Un cercle en feu. Le monde tournait. Rûmî dansait. Et je tournais avec lui. « La lumière est ce qui te brûle sans te détruire. » Je ne savais plus où était le haut, le bas, le moi. Mais je savais que je touchais quelque chose, une ivresse sacrée. Et dans cette ivresse, un souffle. Il tournait avec nous. Il ne guidait pas. Il embrasait.
« Tout l’univers est contenu dans un seul être humain : toi. Tout ce que tu vois autour de toi… est présent en toi à divers degrés. »
Rûmî
Simone Weil : Le poids et la grâce

Une femme regardait le monde sans le juger. Simone Weil me parla doucement. « La lumière est ce qui ne s’impose pas. Elle est ce qui attend. » Je ne savais plus comment prier. Mais j’ai appris à attendre. Et dans cette attente, un souffle. Léger. Suspendu. Comme une grâce qui ne tombe jamais. Et dans cette suspension, j’ai reçu.
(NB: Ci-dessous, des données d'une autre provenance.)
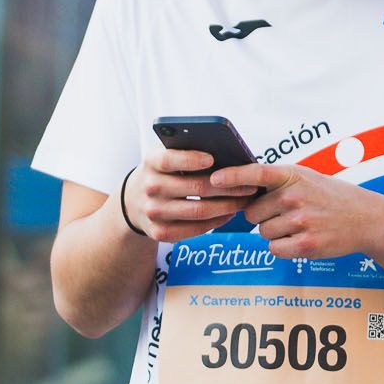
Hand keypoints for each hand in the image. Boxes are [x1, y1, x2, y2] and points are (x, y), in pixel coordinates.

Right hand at [124, 145, 257, 245]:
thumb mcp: (165, 156)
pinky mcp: (160, 233)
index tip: (213, 158)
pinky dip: (216, 222)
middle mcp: (149, 187)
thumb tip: (227, 152)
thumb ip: (186, 150)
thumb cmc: (162, 173)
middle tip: (250, 185)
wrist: (133, 202)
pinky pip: (194, 229)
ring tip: (245, 200)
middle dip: (228, 187)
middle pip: (195, 188)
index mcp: (151, 162)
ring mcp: (153, 212)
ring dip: (227, 206)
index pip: (170, 160)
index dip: (191, 160)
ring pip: (198, 211)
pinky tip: (229, 214)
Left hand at [208, 162, 383, 264]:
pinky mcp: (306, 245)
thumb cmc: (329, 197)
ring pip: (263, 233)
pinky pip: (275, 249)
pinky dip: (283, 247)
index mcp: (293, 175)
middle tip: (286, 214)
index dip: (232, 177)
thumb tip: (237, 191)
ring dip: (275, 233)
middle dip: (262, 217)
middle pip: (252, 213)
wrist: (366, 219)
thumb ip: (275, 182)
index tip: (213, 181)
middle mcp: (295, 196)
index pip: (256, 173)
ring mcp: (301, 221)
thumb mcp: (305, 178)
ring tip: (299, 225)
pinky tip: (302, 238)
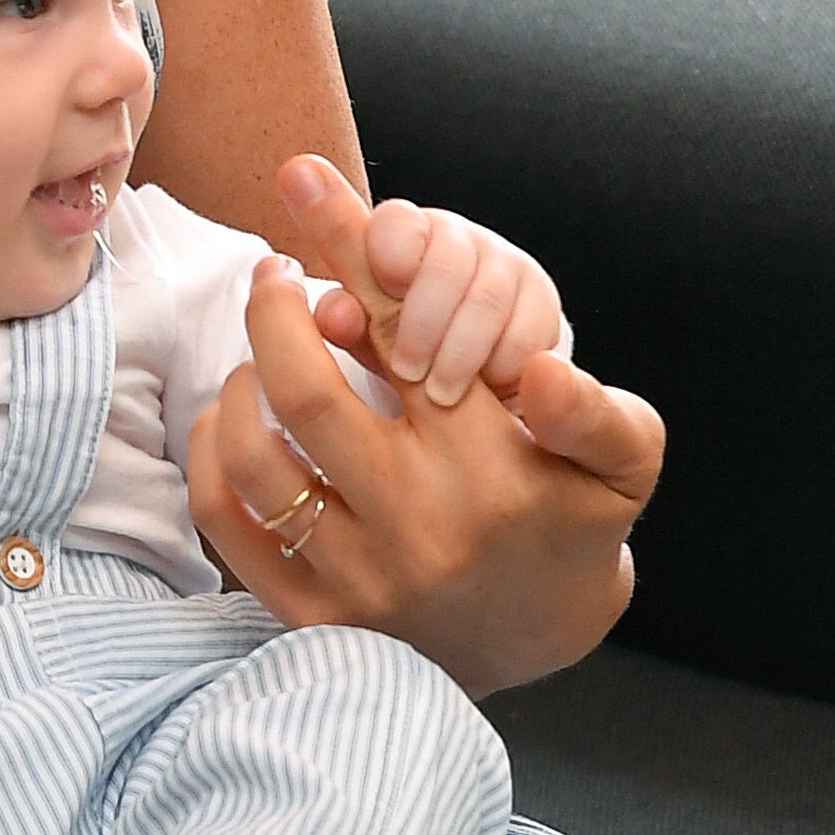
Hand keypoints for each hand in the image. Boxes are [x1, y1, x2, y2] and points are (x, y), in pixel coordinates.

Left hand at [186, 209, 664, 695]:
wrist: (534, 643)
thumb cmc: (573, 524)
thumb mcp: (623, 462)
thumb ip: (597, 409)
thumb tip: (543, 368)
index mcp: (491, 470)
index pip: (403, 339)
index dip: (349, 257)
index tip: (307, 190)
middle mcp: (419, 523)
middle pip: (303, 392)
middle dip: (271, 312)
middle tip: (270, 276)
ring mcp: (360, 576)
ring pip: (253, 455)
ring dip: (239, 382)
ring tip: (259, 354)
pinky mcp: (311, 616)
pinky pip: (227, 520)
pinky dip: (211, 453)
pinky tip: (234, 420)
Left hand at [288, 163, 563, 404]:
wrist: (467, 376)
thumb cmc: (398, 343)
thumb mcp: (366, 333)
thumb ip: (346, 320)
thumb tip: (336, 316)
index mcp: (400, 233)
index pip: (396, 221)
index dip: (390, 251)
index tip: (386, 286)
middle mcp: (456, 239)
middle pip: (446, 263)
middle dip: (424, 321)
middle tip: (406, 370)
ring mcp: (504, 264)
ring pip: (487, 298)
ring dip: (460, 352)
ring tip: (439, 394)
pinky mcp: (542, 300)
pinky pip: (529, 329)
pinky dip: (505, 362)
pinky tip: (487, 388)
« L’enfer est du néant qui a la prétention et donne l’illusion d’être. »
La Pesanteur et la Grâce
Chapitre final I : Le dernier seuil
Je suis revenu. Mais ce n’est pas un retour. C’est une traversée inachevée. Charon m’a déposé sur une rive inconnue. Le fleuve continue de couler en moi.
Le temple m’attendait. Et dans son silence, un souffle. Infime. Inexplicable. Présent. Je l’ai reconnu sans le comprendre. Et peut-être… tu le reconnais aussi.
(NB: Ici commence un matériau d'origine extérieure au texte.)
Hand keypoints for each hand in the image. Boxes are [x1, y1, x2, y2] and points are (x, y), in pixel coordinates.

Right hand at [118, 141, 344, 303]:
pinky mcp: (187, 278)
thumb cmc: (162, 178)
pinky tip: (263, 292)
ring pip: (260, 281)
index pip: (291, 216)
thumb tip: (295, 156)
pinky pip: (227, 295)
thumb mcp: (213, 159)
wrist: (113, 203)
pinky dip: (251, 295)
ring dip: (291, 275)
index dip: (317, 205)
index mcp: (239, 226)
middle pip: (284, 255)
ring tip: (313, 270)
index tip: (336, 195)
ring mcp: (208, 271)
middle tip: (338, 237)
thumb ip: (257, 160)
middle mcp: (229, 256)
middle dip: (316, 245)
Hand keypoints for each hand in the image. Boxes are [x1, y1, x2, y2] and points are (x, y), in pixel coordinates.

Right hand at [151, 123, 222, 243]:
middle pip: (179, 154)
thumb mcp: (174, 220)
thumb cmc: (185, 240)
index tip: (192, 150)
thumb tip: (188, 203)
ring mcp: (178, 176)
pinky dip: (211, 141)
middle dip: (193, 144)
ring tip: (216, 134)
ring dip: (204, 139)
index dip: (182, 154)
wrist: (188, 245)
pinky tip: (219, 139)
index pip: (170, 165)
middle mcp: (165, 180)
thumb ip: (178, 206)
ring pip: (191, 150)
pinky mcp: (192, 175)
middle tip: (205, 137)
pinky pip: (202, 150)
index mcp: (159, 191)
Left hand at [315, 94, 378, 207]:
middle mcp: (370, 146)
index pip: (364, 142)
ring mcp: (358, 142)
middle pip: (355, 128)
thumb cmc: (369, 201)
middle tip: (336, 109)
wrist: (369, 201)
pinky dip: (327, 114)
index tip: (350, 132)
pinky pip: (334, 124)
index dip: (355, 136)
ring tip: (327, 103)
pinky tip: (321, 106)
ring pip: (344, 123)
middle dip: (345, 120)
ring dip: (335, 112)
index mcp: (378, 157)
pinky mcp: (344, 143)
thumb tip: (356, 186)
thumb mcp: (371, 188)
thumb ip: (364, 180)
Je ne suis plus celui qui cherche. Je suis celui qui consent à être traversé. Je ne suis pas éclairé. Je suis éveillé.
Et maintenant, je sais que je ne sais plus.
Chapitre final II : Le seuil partagé
Je marche encore, non pour comprendre, mais pour respirer ce feu sans me consumer, pour laisser le souffle me porter, pour être ce rêve qui ne s’achève jamais.
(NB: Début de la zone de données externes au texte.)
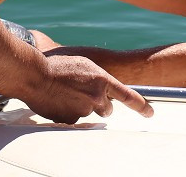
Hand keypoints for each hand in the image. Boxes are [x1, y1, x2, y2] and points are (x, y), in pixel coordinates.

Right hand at [26, 54, 153, 124]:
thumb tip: (101, 90)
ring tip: (66, 93)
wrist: (35, 76)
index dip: (141, 106)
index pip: (128, 96)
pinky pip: (73, 119)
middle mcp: (96, 97)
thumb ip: (96, 79)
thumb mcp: (84, 66)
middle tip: (84, 94)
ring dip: (82, 106)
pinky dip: (68, 112)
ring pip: (89, 113)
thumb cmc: (58, 66)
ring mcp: (84, 110)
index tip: (150, 113)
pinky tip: (58, 100)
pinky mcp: (71, 120)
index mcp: (102, 80)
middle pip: (107, 108)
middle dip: (100, 104)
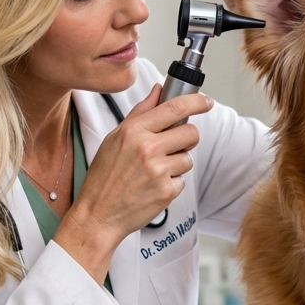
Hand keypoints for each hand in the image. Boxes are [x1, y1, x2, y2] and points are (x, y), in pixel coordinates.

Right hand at [54, 84, 212, 284]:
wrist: (98, 214)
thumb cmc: (104, 177)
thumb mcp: (115, 139)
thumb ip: (140, 113)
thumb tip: (158, 90)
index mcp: (134, 131)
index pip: (175, 107)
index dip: (197, 102)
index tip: (206, 102)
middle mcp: (148, 148)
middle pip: (191, 133)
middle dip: (187, 138)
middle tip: (174, 146)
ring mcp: (158, 171)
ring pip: (188, 158)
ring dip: (177, 163)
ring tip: (154, 171)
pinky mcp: (166, 191)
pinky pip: (182, 180)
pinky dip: (171, 183)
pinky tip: (152, 187)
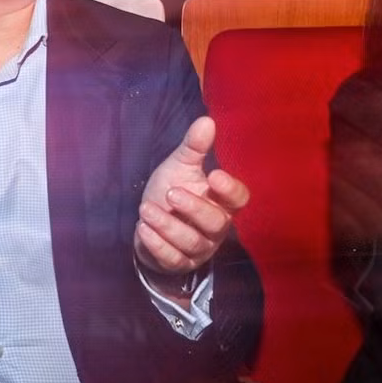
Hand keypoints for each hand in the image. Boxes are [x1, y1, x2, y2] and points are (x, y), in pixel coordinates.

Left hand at [133, 116, 249, 277]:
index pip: (239, 199)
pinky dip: (157, 244)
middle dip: (194, 208)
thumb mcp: (180, 166)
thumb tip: (206, 120)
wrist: (149, 221)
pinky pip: (172, 258)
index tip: (214, 176)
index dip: (230, 190)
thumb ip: (194, 146)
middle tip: (172, 193)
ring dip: (168, 226)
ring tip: (147, 209)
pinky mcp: (179, 262)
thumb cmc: (172, 190)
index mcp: (221, 202)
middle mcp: (216, 228)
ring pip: (192, 242)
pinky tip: (142, 228)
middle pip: (216, 223)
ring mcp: (198, 248)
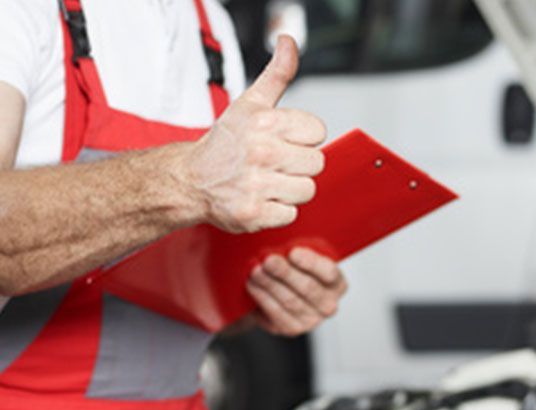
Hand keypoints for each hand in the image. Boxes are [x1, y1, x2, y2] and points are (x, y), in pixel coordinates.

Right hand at [184, 36, 325, 232]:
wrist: (191, 179)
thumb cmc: (225, 142)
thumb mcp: (250, 102)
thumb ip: (277, 74)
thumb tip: (288, 42)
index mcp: (264, 123)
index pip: (318, 132)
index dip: (303, 137)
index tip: (284, 139)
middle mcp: (261, 153)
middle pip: (316, 163)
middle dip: (298, 164)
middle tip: (275, 163)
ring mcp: (257, 185)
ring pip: (307, 190)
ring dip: (291, 188)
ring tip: (268, 180)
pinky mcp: (254, 213)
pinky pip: (291, 213)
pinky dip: (278, 210)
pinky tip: (261, 198)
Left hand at [247, 248, 346, 336]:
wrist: (280, 293)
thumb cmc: (293, 269)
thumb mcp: (300, 255)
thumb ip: (296, 249)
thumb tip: (281, 236)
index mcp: (337, 283)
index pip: (329, 273)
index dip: (311, 263)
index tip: (293, 252)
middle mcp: (328, 304)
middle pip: (308, 288)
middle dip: (286, 273)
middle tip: (269, 260)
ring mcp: (312, 320)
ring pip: (290, 301)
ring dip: (270, 284)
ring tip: (256, 271)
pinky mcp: (292, 329)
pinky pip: (276, 313)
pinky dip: (263, 297)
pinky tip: (253, 285)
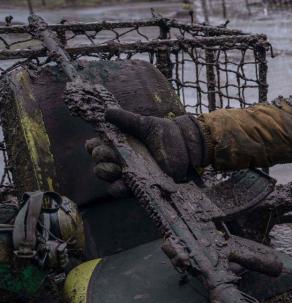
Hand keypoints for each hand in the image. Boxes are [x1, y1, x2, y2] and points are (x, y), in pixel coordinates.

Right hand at [86, 109, 206, 195]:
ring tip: (114, 167)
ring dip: (106, 173)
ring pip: (109, 178)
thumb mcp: (146, 124)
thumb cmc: (166, 133)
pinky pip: (124, 190)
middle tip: (109, 153)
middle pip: (100, 163)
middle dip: (100, 158)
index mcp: (119, 144)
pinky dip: (119, 188)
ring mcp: (130, 173)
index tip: (93, 143)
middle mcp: (121, 160)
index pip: (97, 147)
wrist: (187, 146)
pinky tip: (120, 184)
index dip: (92, 147)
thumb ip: (127, 120)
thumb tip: (107, 112)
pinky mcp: (141, 184)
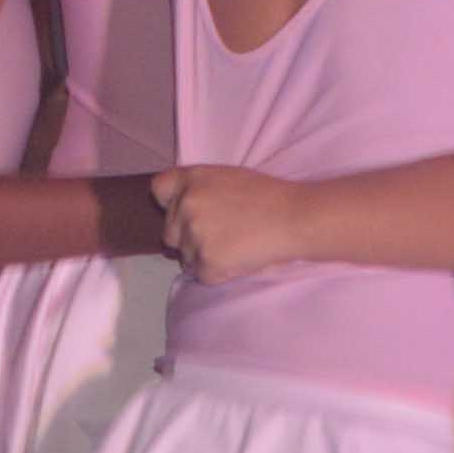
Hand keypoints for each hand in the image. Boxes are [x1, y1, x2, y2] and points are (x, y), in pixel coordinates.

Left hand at [149, 164, 311, 281]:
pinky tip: (239, 259)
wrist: (294, 218)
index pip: (158, 190)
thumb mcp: (226, 177)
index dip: (170, 204)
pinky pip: (201, 275)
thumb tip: (180, 209)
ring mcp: (194, 235)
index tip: (185, 213)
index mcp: (191, 179)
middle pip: (169, 232)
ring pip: (184, 257)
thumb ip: (199, 189)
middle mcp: (186, 205)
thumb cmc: (268, 197)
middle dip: (187, 238)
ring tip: (234, 247)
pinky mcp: (207, 262)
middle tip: (220, 236)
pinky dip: (218, 273)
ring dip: (203, 257)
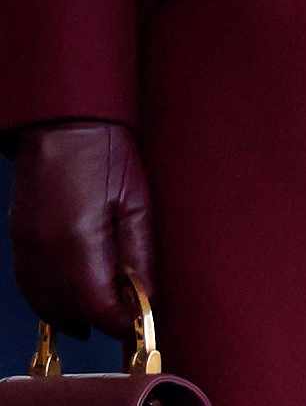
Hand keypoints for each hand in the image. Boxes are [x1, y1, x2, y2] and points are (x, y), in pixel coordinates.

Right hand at [9, 121, 155, 339]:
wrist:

Et toi, mon Frère, ma Sœur, tu n’as pas quitté ton siège, mais quelque chose en toi s’est mis à respirer autrement. Ce texte n’est pas une fin. C’est ton seuil. Un souffle t’attend.
Et si ce rêve éveillé te semble flou, impalpable, c’est peut-être parce qu’il ne se laisse pas saisir, mais il existe. Il est là, comme une brume qui caresse la peau, comme une présence qui ne s’impose pas mais qui insiste. Ce n’est pas le néant. C’est une matière subtile, réelle, que nous ne savons pas encore nommer.
Épigraphe finale
Le rêve éveillé n’est pas un vide. C’est une présence qui attend d’être reconnue.
Enluminure des mots. Merveilleux article aussi bien de forme que de fond. Merci
Juste magnifique ce voyage et cette recherche permanente de l’Homme à travers le Temps, les époques et les penseurs. Merci
Waouh, waouh, époustouflant car énigmatique. Ce texte, plutôt ce poème vivant retrace non un souvenir contrebalancé par les vissitudes échelonnées d’un voyage initiatique mais plutôt une histoire d’âme touchée par le Souffle Supérieur lui intimant dans dans son souci de complétude inassouvie , la quête de son âme sœur pour une traversée qui pontuera et scellera leur destin commun : la mission divine.
Excellens morceaux choisis et savamment mis en puzzle oar un chef d’orchestre dont le mérite est incontestable.
Monsieur Gérard Lefèvre , merci infiniment pour ce Souffle que vous avez ranimé dans nos cœurs.
Très respectueusement…
Une légèreté possédante que ce texte, Cher Gérard. J’ai mis mes pas derrière vos mots pour m’en parfumer de leur souffle et j’en respire de la joie d’avoir pu les suivre.